Shaima Dallali had been in her role for two years  (Twitter / Shaima Dallali)
Shaima Dallali had been in her role for two years (Twitter / Shaima Dallali)

The president of the National Union of Students (NUS) has been sacked following an investigation into claims of antisemitism.

The claims were made against Shaima Dallali who once shared a tweet of an Islamic battle cry historically used when attacking Jews.

The 27-year-old , who was elected during the NUS’s National Conference in March, was suspended in September and denied she had engaged in antisemitism, although apologised for errors of judgement on social media when she was younger.

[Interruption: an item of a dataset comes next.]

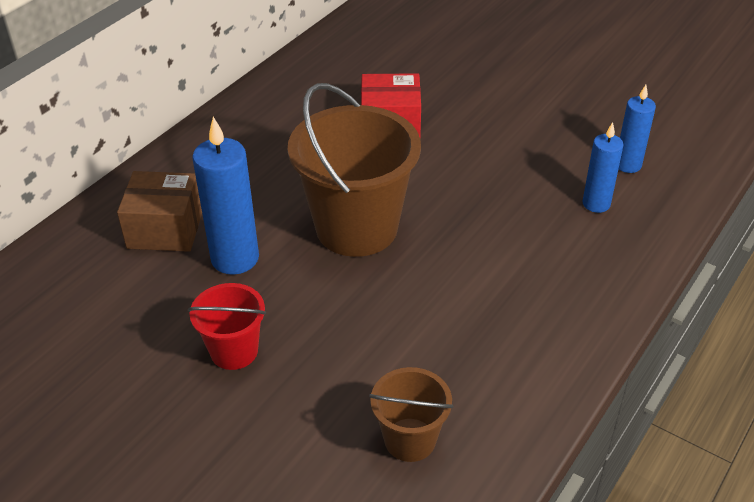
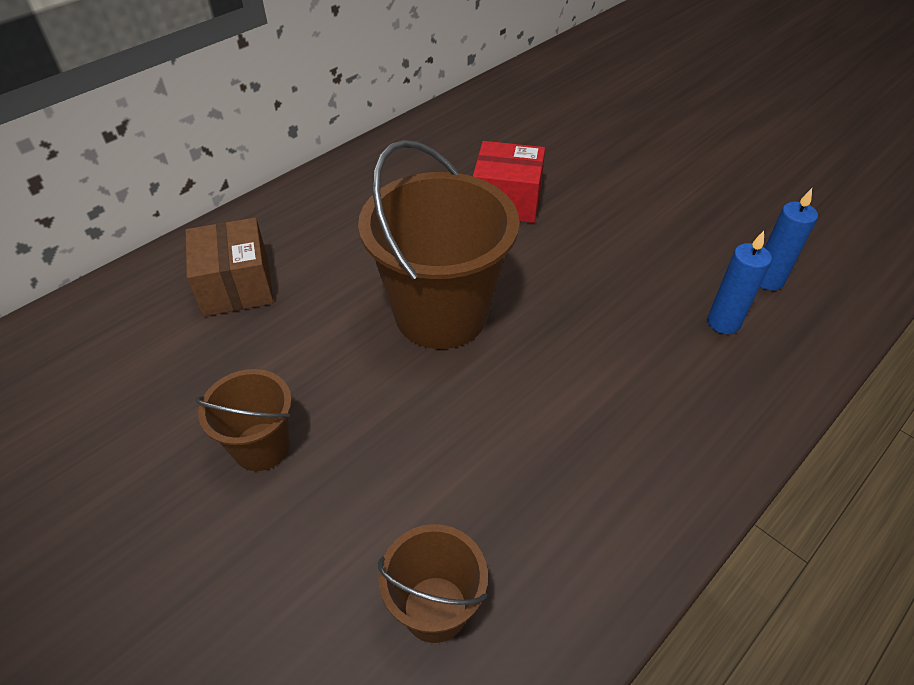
camera: 10 degrees right, 5 degrees up
brown box [117,171,202,252] -> brown box turned 60 degrees clockwise [185,218,274,317]
red bucket [188,283,266,370] -> brown bucket [195,369,292,471]
blue candle [192,117,259,275] -> none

In 2012 she wrote on Twitter: “Khaybar Khaybar O Jews… Muhammad’s army will return Gaza,” for which she later apologised.

Ms Dallali had also said Jeremy Corbyn should “never have been suspended in the first place” from the Labour Party, after the former leader was removed during an anti semitism scandal.

An NUS statement on Tuesday revealed the body had referred its probe to the independent King's Counsel, whose findings showed “significant breaches of NUS’ policies have taken place”.

The union said it had terminated the president’s contract although the decision of the panel may be subject to an appeal.

Chloe Field, vice president of higher education will step up as acting chairman of the NUS UK Board and will focus on “helping students through the cost-of-living crisis”.

The statement added: “We continue to work closely with the Union of Jewish Students on the wider investigation into the allegations about NUS and are exploring actions that NUS can take in the near future to build trust and confidence with Jewish students.”

Ms Field said she will “continue to hold the government to account” as pressure on students and apprentices reaches “breaking point”.

She added: “I am proud to fight on behalf of all of our students and therefore I am determined to work together with the Union of Jewish Students to re-establish trust in our organisation and tackle some of the biggest issues facing students right now.”

The Union of Jewish Students had submitted papers to the inquiry detailing allegations of misconduct by Ms Dallali and within the NUS and in a statement released following the president’s dismissal UJS said it “respects the decision of the NUS”.

The findings of a wider investigation into the NUS are yet to be published.

In May, the government in England cut ties with the NUS because of concerns about anti-Semitism, meaning the NUS would not be eligible for government funding.

Responding to Ms Dallali’s dismissal, Education Minister Robert Halfon said the Department for Education welcomed the verdict and looked “forward to seeing the outcome of the next stage”.

He added that the wider report, which was originally due out at the end of last month, would “provide more detail on National Union of Students’ plans to address anti-Semitism within the organisation”.